Ha fatto molto discutere la scelta di don Massimo Biancalani, parroco di Vicofaro (PIstoia) di cantare e far cantare “Bella Ciao” al termine della messa. Il vescovo Fausto Tardelli gli aveva chiesto di non farlo ma lui è andato dritto per la sua strada. Sarà punito per questa palese ribellione? Staremo a vedere. Di certo il caso è finito nel tritacarne mediatico contribuendo ad avvelenare il clima politico, peraltro già teso, in materia di immigrazione. Perché la “disobbedienza” di don Biancalani nasce come contestazione delle politiche sull’immigrazione.
Biancalani si difende così. Cantare “Bella Ciao” in chiesa “non è un capriccio né una provocazione, ma è un segnale pensato per ricordare la doppia fedeltà del credente al Vangelo e alla Costituzione repubblicana”. Il prete spiega così la propria iniziativa. “Noi cristiani per certi aspetti siamo partigiani. Io personalmente mi sento di prendere una parte, non politica ma umana. Il cristiano deve essere un partigiano dell’accoglienza, della solidarietà e della giustizia. E così facendo risponde al Vangelo, che è la luce per un credente, ma anche alla Costituzione”. Definendosi “partigiano dell’accoglienza” Biancalani di fatto si allinea al Papa. Proprio per questo è difficile che la Chiesa decida di mettere don Biancalani “sotto processo” per l’insubordinazione al suo vescovo. Più probabile che venga richiamato e magari sollevato momentaneamente dall’incarico. Una riflessione per stemperare i toni e le polemiche.
“Che Bella ciao non sia un canto liturgico – ha spiegato il vescovo Tardelli ad Avvenire – è così ovvio che mi pare superfluo dirlo.
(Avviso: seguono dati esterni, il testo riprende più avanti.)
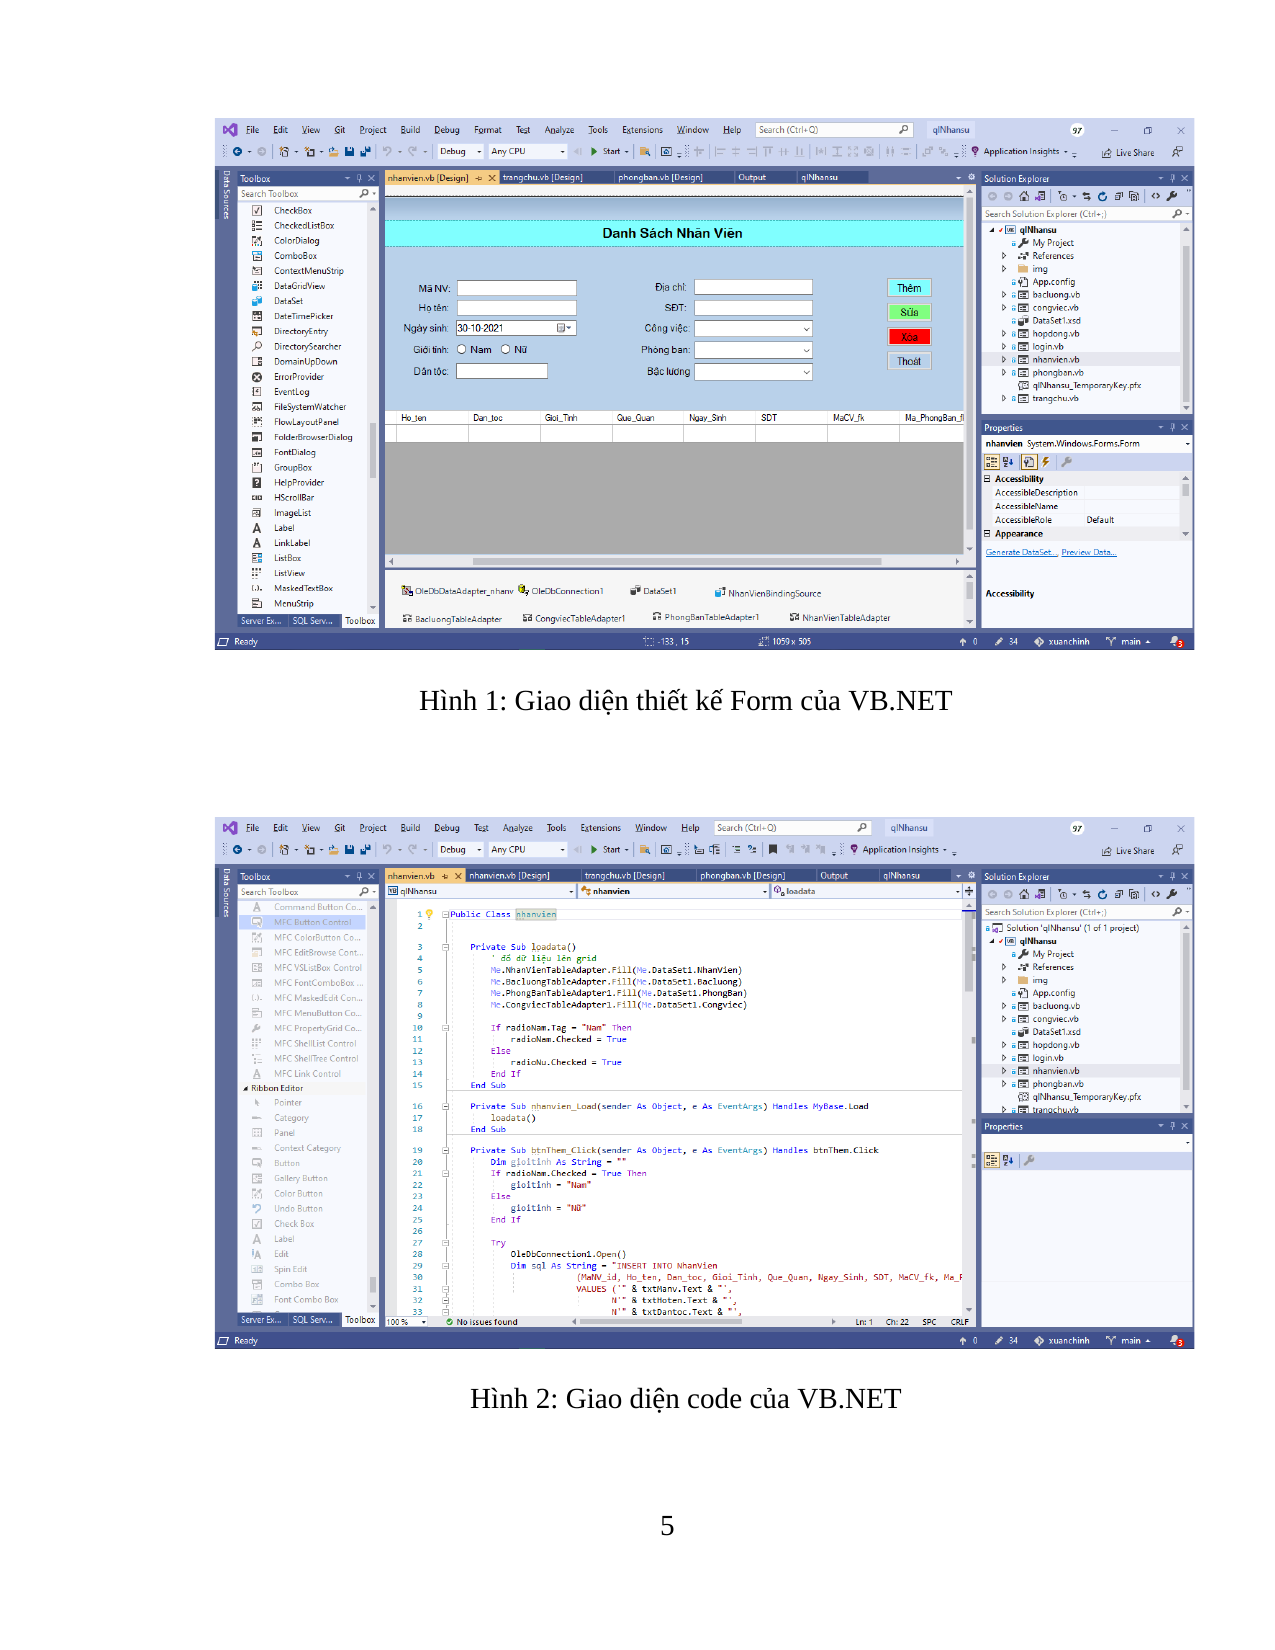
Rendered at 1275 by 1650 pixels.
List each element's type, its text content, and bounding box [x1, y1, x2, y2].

text Hình 2: Giao diện code của VB.NET [177, 1382, 1157, 1415]
text Hình 1: Giao diện thiết kế Form của VB.NET [177, 683, 1157, 716]
picture [214, 118, 1195, 650]
picture [214, 817, 1195, 1349]
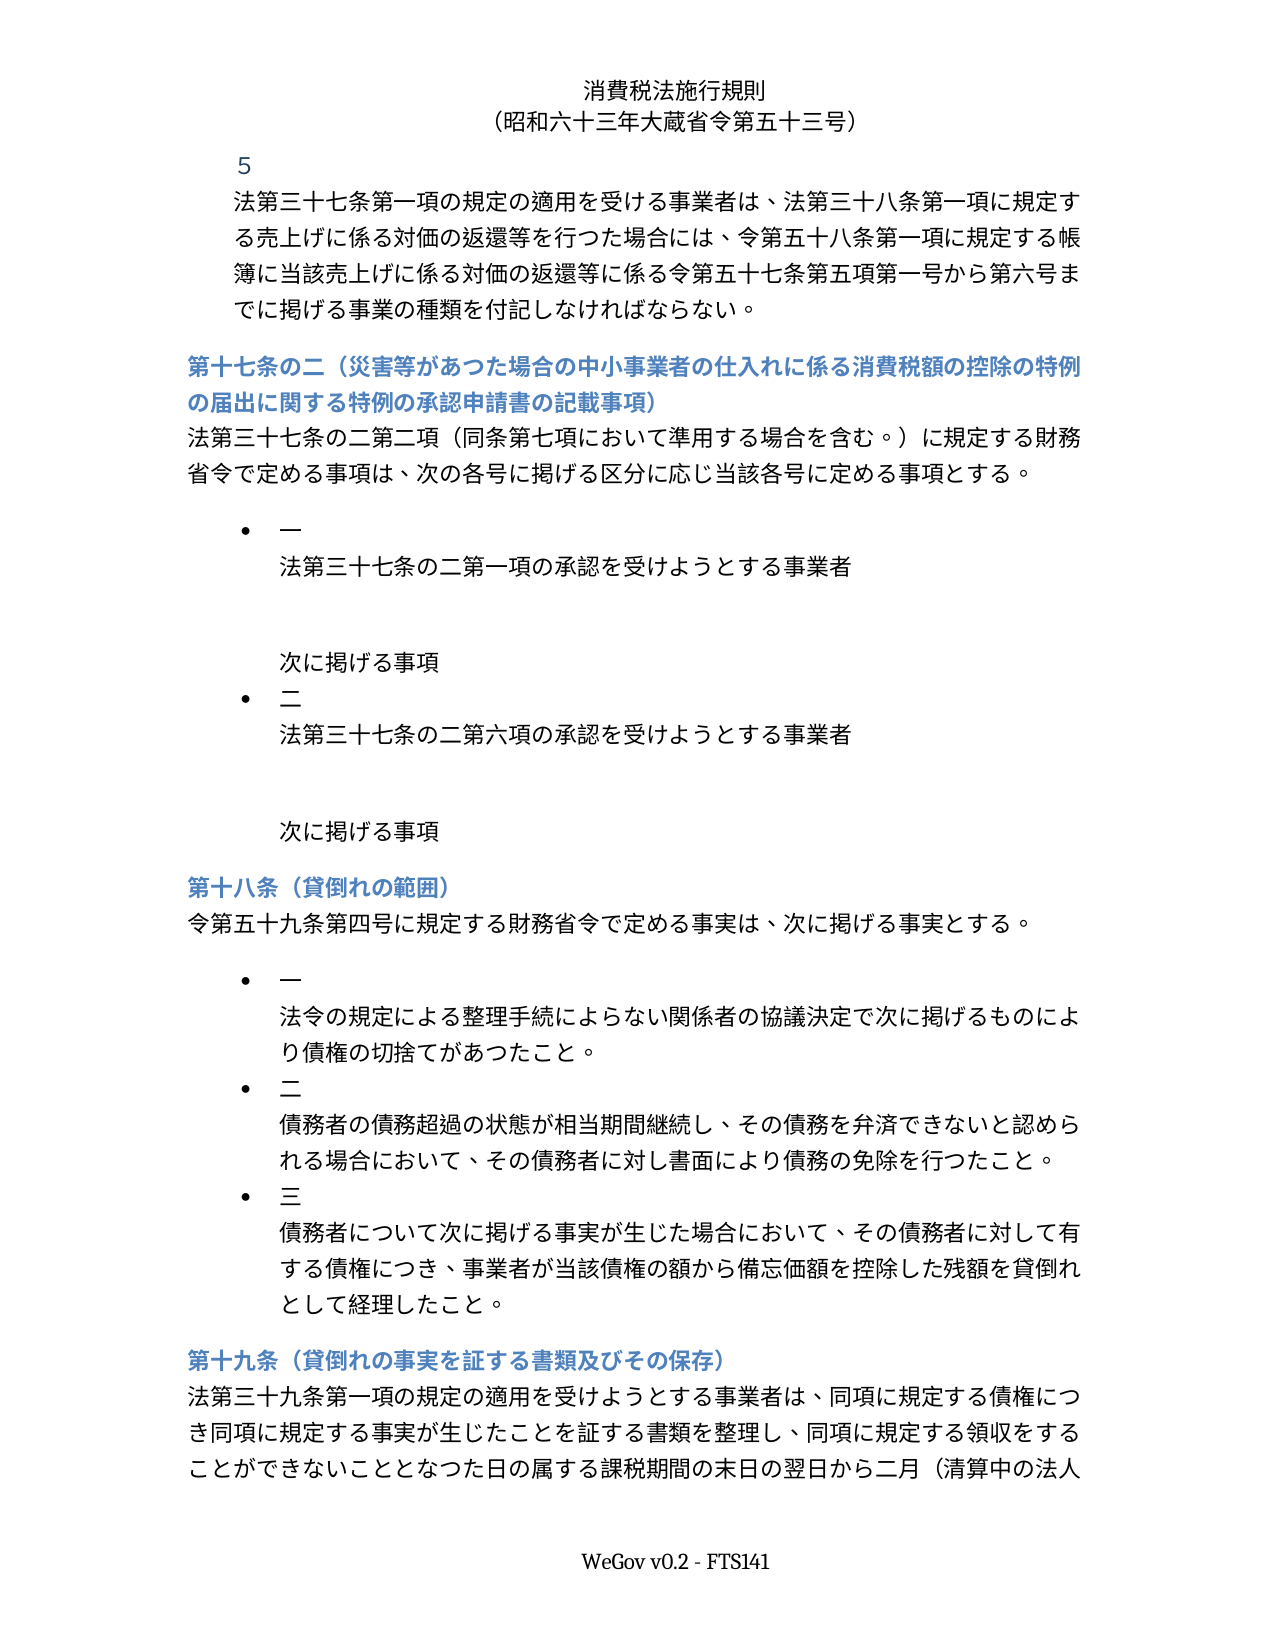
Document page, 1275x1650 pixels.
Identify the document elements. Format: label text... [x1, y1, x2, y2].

subtitle 第十七条の二（災害等があつた場合の中小事業者の仕入れに係る消費税額の控除の特例の届出に関する特例の承認申請書の記載事項） [187, 351, 1087, 418]
subtitle 第十九条（貸倒れの事実を証する書類及びその保存） [187, 1345, 1087, 1377]
list 一 法令の規定による整理手続によらない関係者の協議決定で次に掲げるものにより債権の切捨てがあつたこと。 [242, 965, 1087, 1068]
list 三 債務者について次に掲げる事実が生じた場合において、その債務者に対して有する債権につき、事業者が当該債権の額から備忘価額を控除した残額を貸倒れとして経理したこと。 [242, 1181, 1087, 1320]
list 一 法第三十七条の二第一項の承認を受けようとする事業者 次に掲げる事項 [242, 515, 1087, 679]
text 法第三十七条第一項の規定の適用を受ける事業者は、法第三十八条第一項に規定する売上げに係る対価の返還等を行つた場合には、令第五十八条第一項に規定する帳簿に当該売上げに係る対価の返還等に係る令第五十七条第五項第一号から第六号までに掲げる事業の種類を付記しなければならない。 [233, 186, 1087, 325]
text 令第五十九条第四号に規定する財務省令で定める事実は、次に掲げる事実とする。 [187, 908, 1087, 939]
list 二 債務者の債務超過の状態が相当期間継続し、その債務を弁済できないと認められる場合において、その債務者に対し書面により債務の免除を行つたこと。 [242, 1073, 1087, 1176]
text 法第三十七条の二第二項（同条第七項において準用する場合を含む。）に規定する財務省令で定める事項は、次の各号に掲げる区分に応じ当該各号に定める事項とする。 [187, 422, 1087, 489]
text 法第三十九条第一項の規定の適用を受けようとする事業者は、同項に規定する債権につき同項に規定する事実が生じたことを証する書類を整理し、同項に規定する領収をすることができないこととなつた日の属する課税期間の末日の翌日から二月（清算中の法人について残余財産が確定した場合には、一月）を経過した日から七年間、これを納税地又はその取引に係る事務所、事業所その他これらに準ずるものの所在地に保存しなければならない。 [187, 1381, 1087, 1484]
list 二 法第三十七条の二第六項の承認を受けようとする事業者 次に掲げる事項 [242, 683, 1087, 847]
subtitle 第十八条（貸倒れの範囲） [187, 872, 1087, 904]
subtitle ５ [233, 150, 1087, 181]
Che non sia appropriato cantarlo in chiesa, durante o al termine della celebrazione eucaristica, dovrebbe essere evidente”. Il vescovo però critica anche il leader della Lega Salvini: “Provo profonda amarezza inoltre per la prevedibile strumentalizzazione del senatore Salvini che non perde l’occasione per entrare in polemica, in modo scorretto, nel contesto ecclesiale. Una dimostrazione di miopia e scarso di interesse nei confronti del mondo ecclesiale, usato più che sostenuto. È l’ora di finirla con questa insistente chiamata alle armi, alla guerra, alla censura nel nome del Vangelo. Rimbocchiamoci piuttosto le mani per risolvere i problemi!”.
Don Biancalani replica così: “Nessuno mi ha chiamato per sentire le mie ragioni, le spiegazioni. E io non ho mai proposto di sostituire i canti liturgici con ‘Bella Ciao’. Ho spiegato a conclusione della messa, che chi voleva poteva rimanere in chiesa per cantare una canzone che è ormai patrimonio di tutti, di sinistra, di centro, di centrodestra, perché lo è storicamente, per dare un segnale, per ricordare che noi restiamo e resistiamo dalla parte dell’umanità, nonostante tutto. Bella Ciao è diventato ormai un inno internazionale anche per i movimenti che si occupano di diritti civili. Mi sorprende che siano proprio gli italiani a scandalizzarsi per l’uso di questa canzone da parte di una comunità che sta facendo una battaglia per i diritti umani”.
Come andrà a finire? Staremo a vedere. Personalmente non credo che le iniziative che fanno molto rumore siano le più utili alla causa (e alla Chiesa). Forse è preferibile agire con i fatti che alimentare in modo aspro le già forti polemiche politiche. Ma non siamo noi a dover insegnare alla Chiesa ciò che sa bene.